**Stored data entries:**
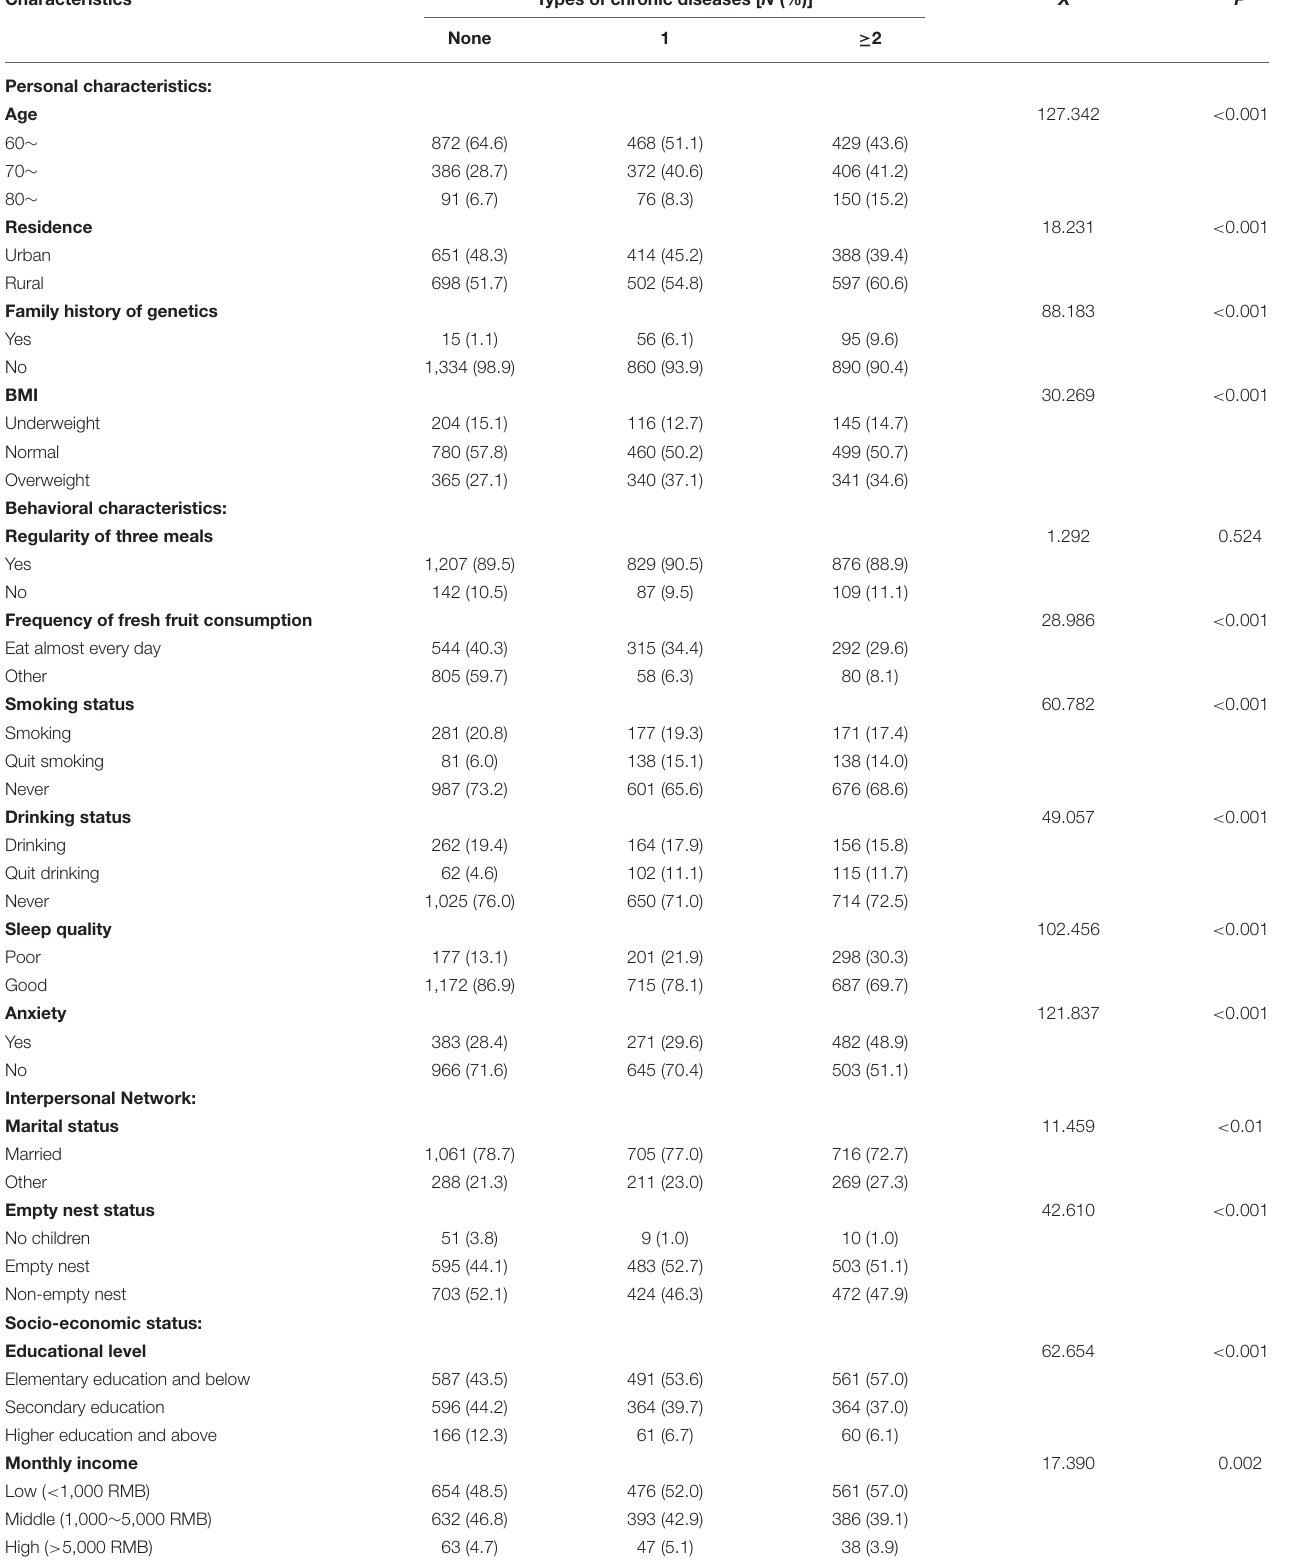
TABLE 4 | Comparison of the types of chronic diseases among older adults. Characteristics Types of chronic diseases [ N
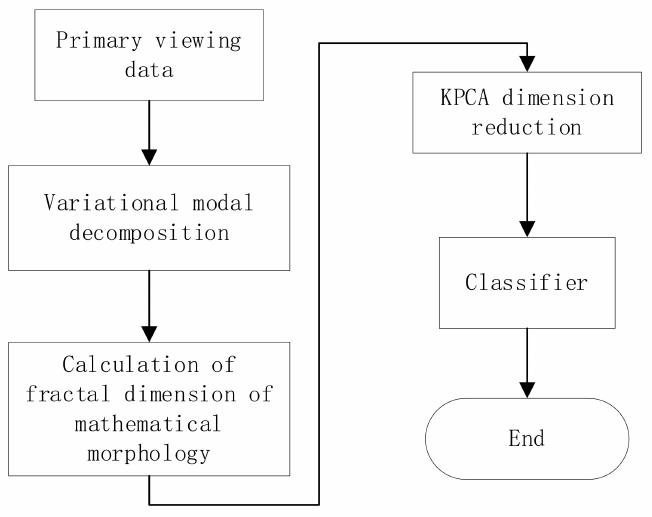
Figure 2. VMD‑MMFD Method Flow Chart.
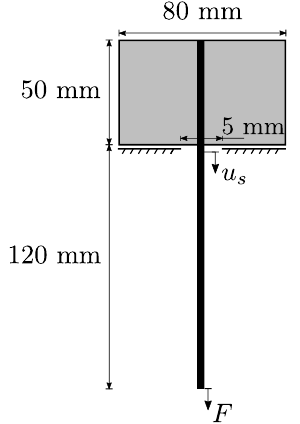
Figure 10. Schematical setup of simulated yarn pullout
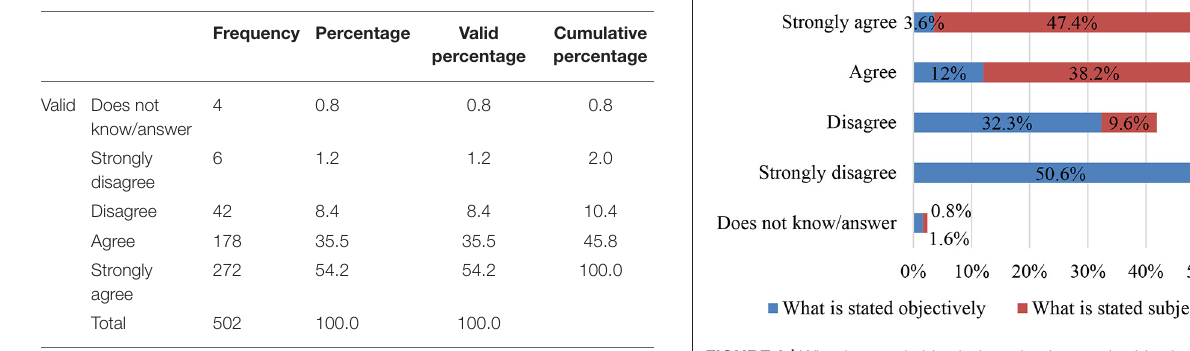
TABLE 4 | Item 15. Argumentation as a space for discussion.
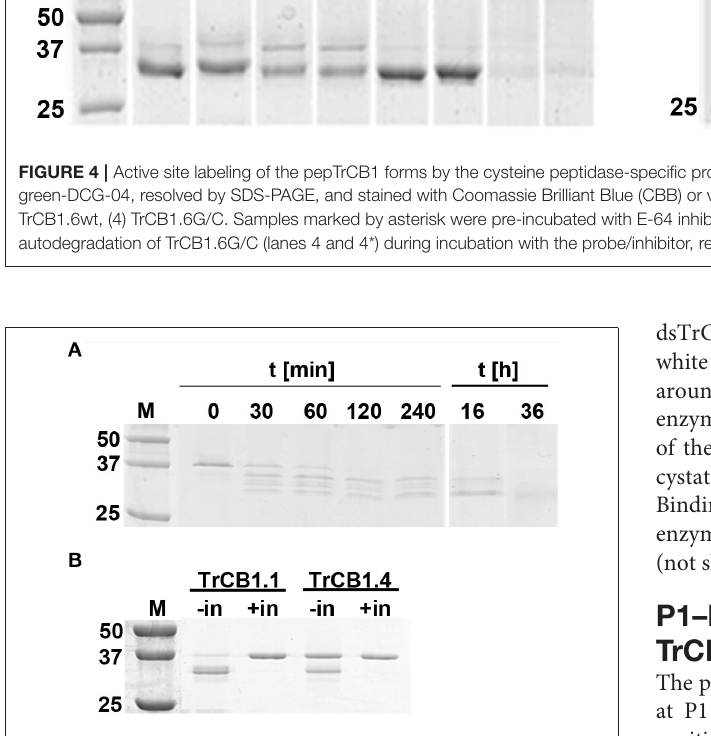
FIGURE 5 | Trans-processing of pro-TrCB1.6wt by IrAE, TrCB1.1, or TrCB1.4. (A) The pro-TrCB1.6wt was incubated at pH 5 with purified yeast medium containing activated IrAE for various time periods at 37 ◦ C. The TrCB1.6wt processing products were resolved by SDS-PAGE. (B) The TrCB1.6wt zymogen was incubated overnight at 37 ◦ C with pepTrCB1.1 or pepTrCB1.4 in the presence of dextran sulfate (10 µ g/ml). Processing of pro-TrCB1.6wt was visualized by SDS-PAGE, gel stained with Coomassie Brilliant Blue. Processing was inhibited with 10 µ M inhibitor of cysteine peptidases E-64. –/ + in denotes absence/presence of the inhibitor. M, markers of molecular size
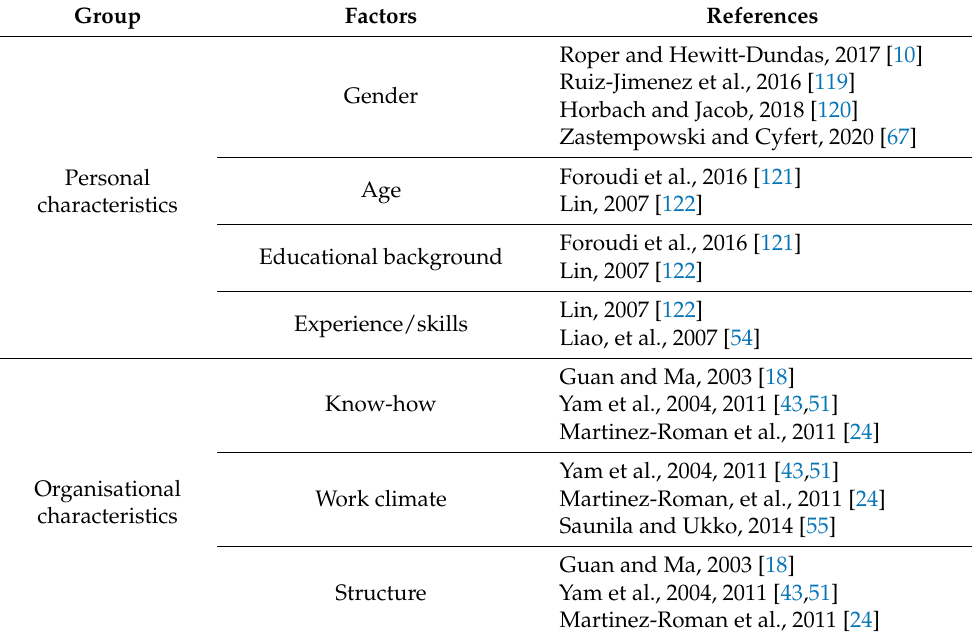
Table 2. Micro-enterprise innovation capability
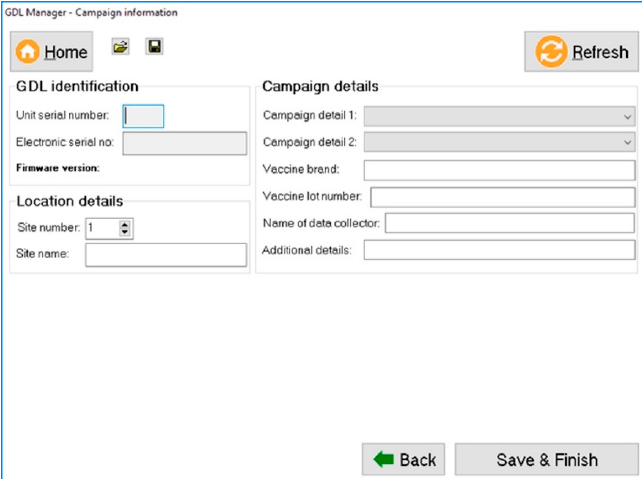
Figure 2. Screenshot of the “campaign details” screen of the GDL Manager software where data collected on the GDL can be supplemented with additional campaign information.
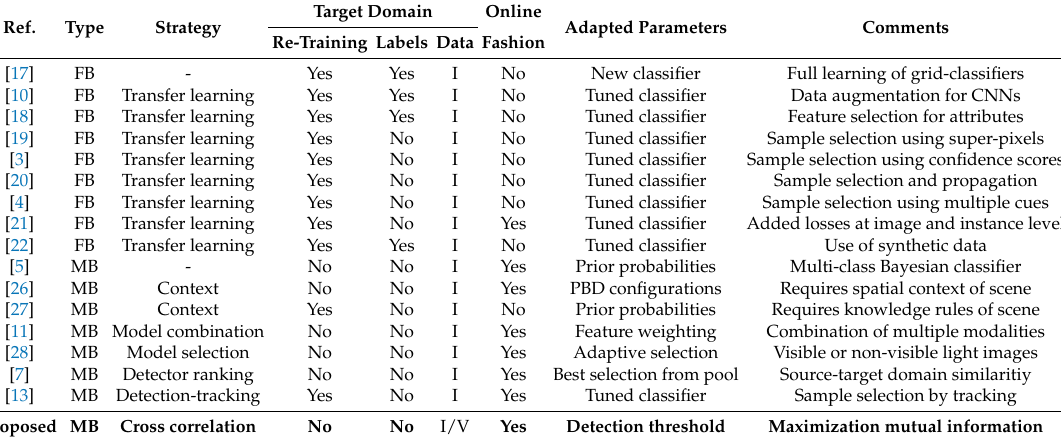
Table 1. Comparison between the main reviewed approaches for adapting people detectors. FB, feature-based approaches; MD, model-based approaches; PBD, part-based detector; I, image; V, video.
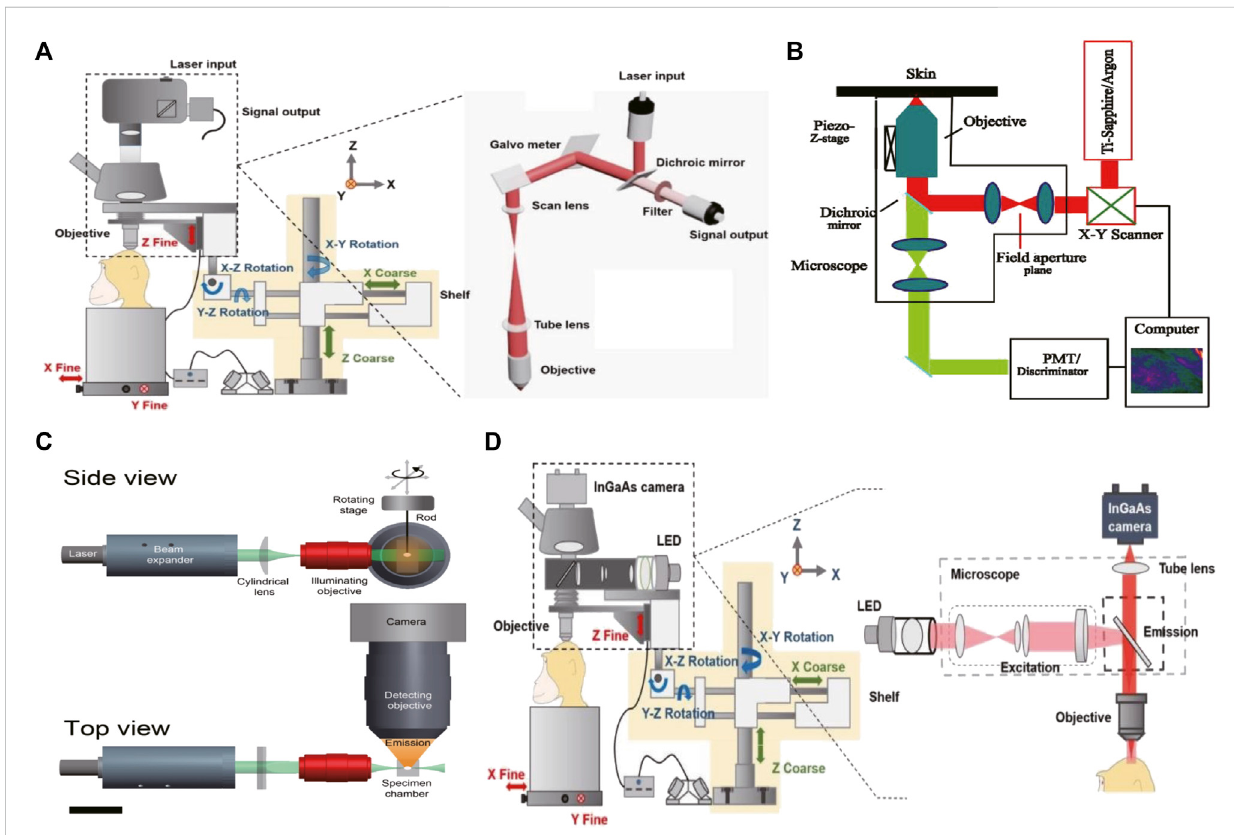
FIGURE 1 The schematic illustration of the NIR-II fl uorescence microscopic imaging system (A) . Schematic illustration of the confocal fl uorescence microscopic imaging system. Copyright Year 2020, Theranostics (Cai et al., 2020) (B) . Schematic illustration of the multiphoton fl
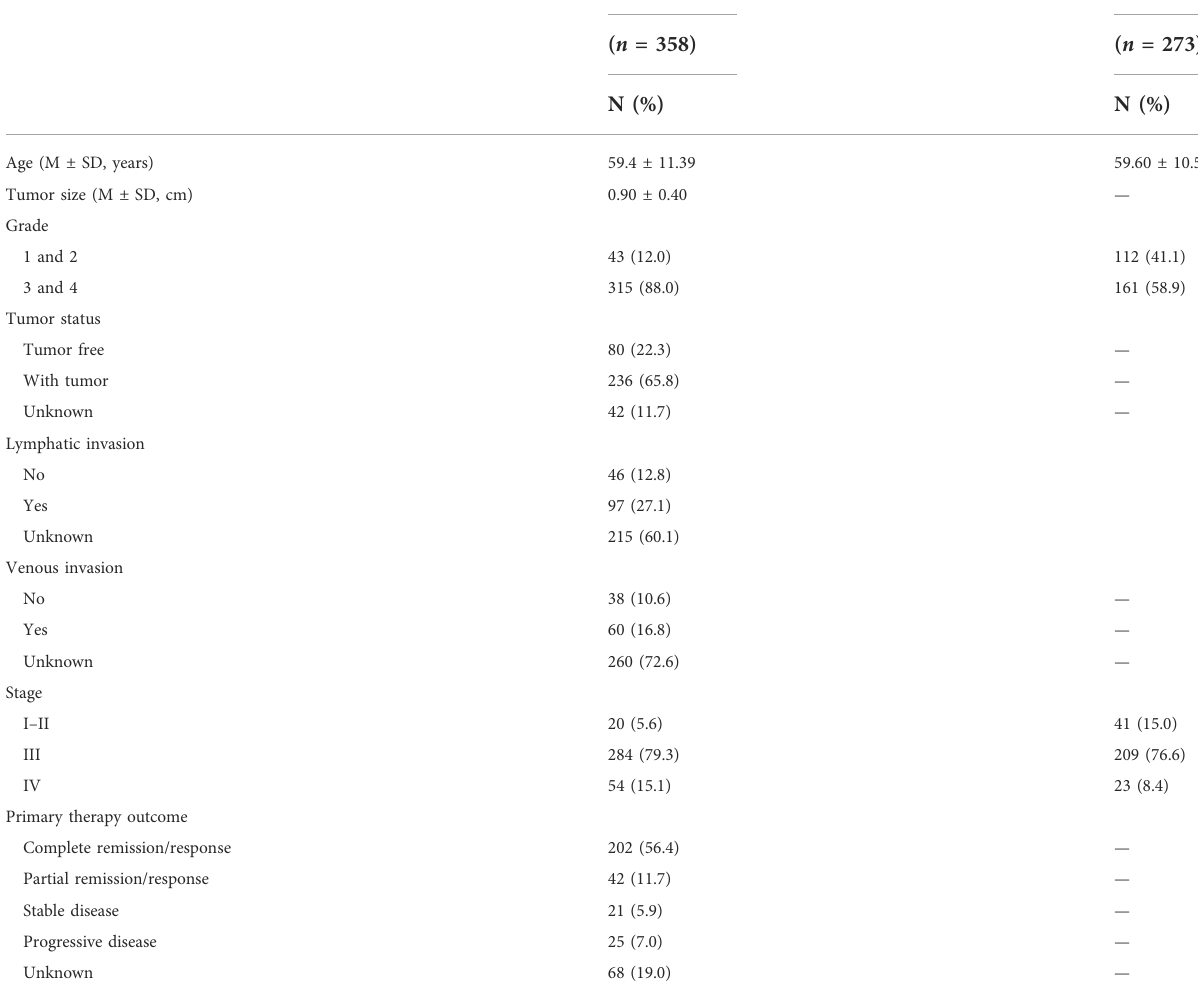
TABLE 1 Clinicopathologic characteristics of ovarian cancer (OC) patients in The Cancer Genome Atlas (TCGA) and Gene Expression Omnibus (GEO) cohorts.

**Instructions for the task:**
What belongs in the answer is each line above from the line with "Figure 2. VMD‑MMFD Method Flow Chart." to the line with "Figure 2. Screenshot", inclusive, reproduced exactly and free of pictures.

**Result for this task:**
Figure 2. VMD‑MMFD Method Flow Chart.
Figure 10. Schematical setup of simulated yarn pullout
TABLE 4 | Item 15. Argumentation as a space for discussion.
FIGURE 5 | Trans-processing of pro-TrCB1.6wt by IrAE, TrCB1.1, or TrCB1.4. (A) The pro-TrCB1.6wt was incubated at pH 5 with purified yeast medium containing activated IrAE for various time periods at 37 ◦ C. The TrCB1.6wt processing products were resolved by SDS-PAGE. (B) The TrCB1.6wt zymogen was incubated overnight at 37 ◦ C with pepTrCB1.1 or pepTrCB1.4 in the presence of dextran sulfate (10 µ g/ml). Processing of pro-TrCB1.6wt was visualized by SDS-PAGE, gel stained with Coomassie Brilliant Blue. Processing was inhibited with 10 µ M inhibitor of cysteine peptidases E-64. –/ + in denotes absence/presence of the inhibitor. M, markers of molecular size
Table 2. Micro-enterprise innovation capability
Figure 2. Screenshot of the “campaign details” screen of the GDL Manager software where data collected on the GDL can be supplemented with additional campaign information.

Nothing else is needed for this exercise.